Restarting transactions with FAILED files

Every so often, there will be a problem with NLDS, or the user will not have given a file read permission, or something else will go wrong, and a request to put files will not COMPLETE fully. Instead it will have the status of COMPLETE_WITH_ERRORS and an indication as to how much, in percentage, the transaction finished. NLDS will try to do as much as it can, and then report on the files it could not ingest.

Users can use the list of Failed Files to generate a filelist that can then be resubmitted to the same holding that the original list was put to.

For example:

> nlds putlist filelist.txt -l TestHolding

This will put a list of files to NLDS, in a holding called TestHolding. By using stat to query the status of this transaction, we can see that it has the status COMPLETE_WITH_ERRORS

> nlds stat -b TestHolding
State of transaction for user:nrmassey, group:cedaproc, id:34
    id              : 34
    user            : nrmassey
    group           : cedaproc
    action          : put
    transaction id  : 74f8d8fe-48e2-448d-ba8e-d1d156bd461e
    label           : TestHolding
    creation time   : 2025-01-08 12:13:39
    state           : COMPLETE_WITH_ERRORS
    last update     : 2025-01-08 15:58:06
    complete        :  50%

By using the -E, a list of errors can be shown:

> nlds stat -i 34 -E
State of transaction for user:nrmassey, group:cedaproc, id:34
    id              : 34
    user            : nrmassey
    group           : cedaproc
    action          : putlist
    transaction id  : ce2baf0a-2436-4e59-ac22-449000dee399
    label           : TestHolding
    creation time   : 2025-05-07 15:29:16
    state           : COMPLETE_WITH_ERRORS
    last update     : 2025-05-07 15:29:35
    complete        :  50%
    errors in sub records ->
    +   id           : 927
        failed files ->
        +   filepath : /Users/nrmassey/animals/minx.txt
            reason   : Path:/Users/nrmassey/animals/minx.txt is inaccessible.
        +   filepath : /Users/nrmassey/animals/pony.txt
            reason   : Path:/Users/nrmassey/animals/pony.txt is inaccessible.
        +   filepath : /Users/nrmassey/animals/unicorn.txt
            reason   : Path:/Users/nrmassey/animals/unicorn.txt is inaccessible.
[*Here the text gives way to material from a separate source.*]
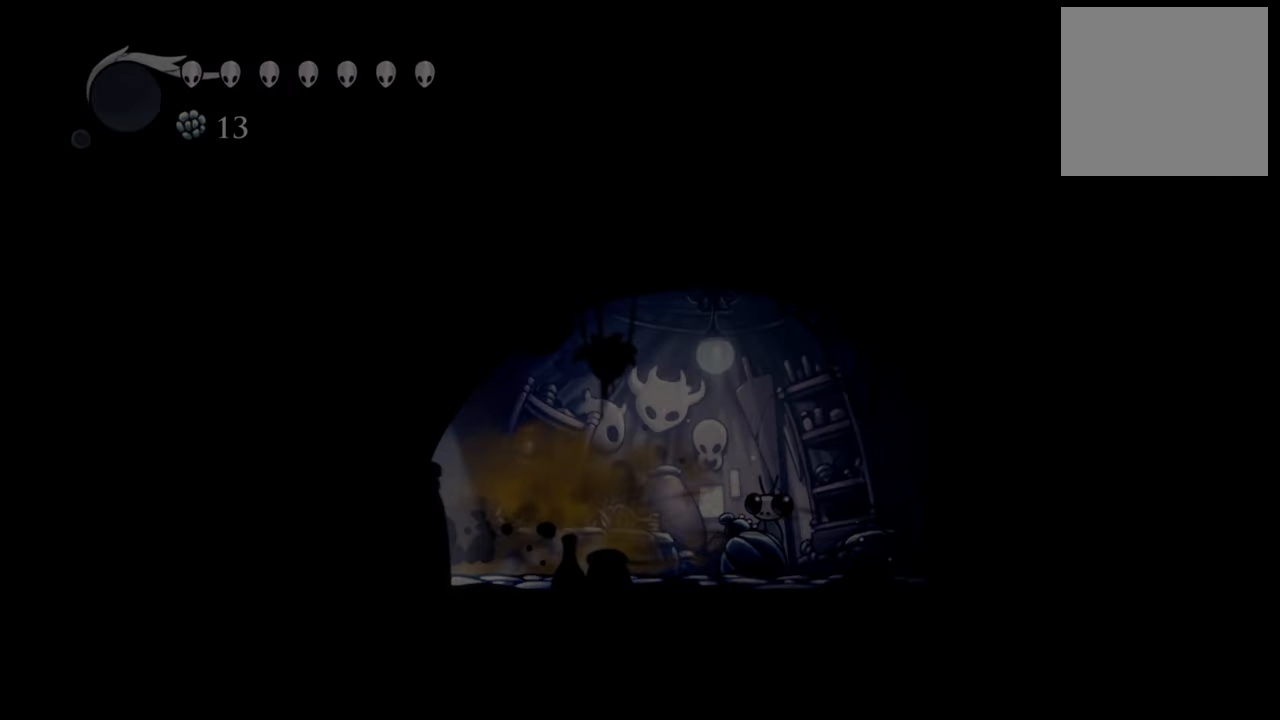
{"buttons": ["DPAD_LEFT"], "events": []}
Then by using the -F command with stat a list of the failed files can be output.

> nlds stat -i 34 -F
/Users/nrmassey/animals/minx.txt
/Users/nrmassey/animals/pony.txt
/Users/nrmassey/animals/unicorn.txt

This can now be piped to a file and then resubmitted using putlist to the holding with the label TestHolding:

> nlds stat -i 34 -F > resub_list.txt
> nlds putlist -l TestHolding resub_list.txt
putlist transaction accepted for processing.
    user            : nrmassey
    group           : cedaproc
    action          : putlist
    job label       : TestHolding
    transaction id  : 14ef54b6-fba0-46f4-b6b2-9fdfb28194b9
    label           : TestHolding

Use the limit option

NLDS find, list and stat can produce a long output, which can take a while for the server to process. Using the limit and ascending and descending options can help to prune the output, and speed up the processing on the server. The limit option has an effect at the database query level, which explains the speed-up when used with find, list and stat.

For example to return the 10 most recent transactions:

> nlds stat -L 10 -9

To return the 20 oldest holdings:

> nlds list -L 20 -0

To return the details of the 12 newest files that match a regular expression:

> nlds find -L 12 -x -p "/Users/nrmassey/animals/.*"

The default is to list queries in descending order - i.e. newest first. There is a default limit of 1000. If a user wishes to return more than 1000 files, holdings or transactions, then they must specify -L <limit>.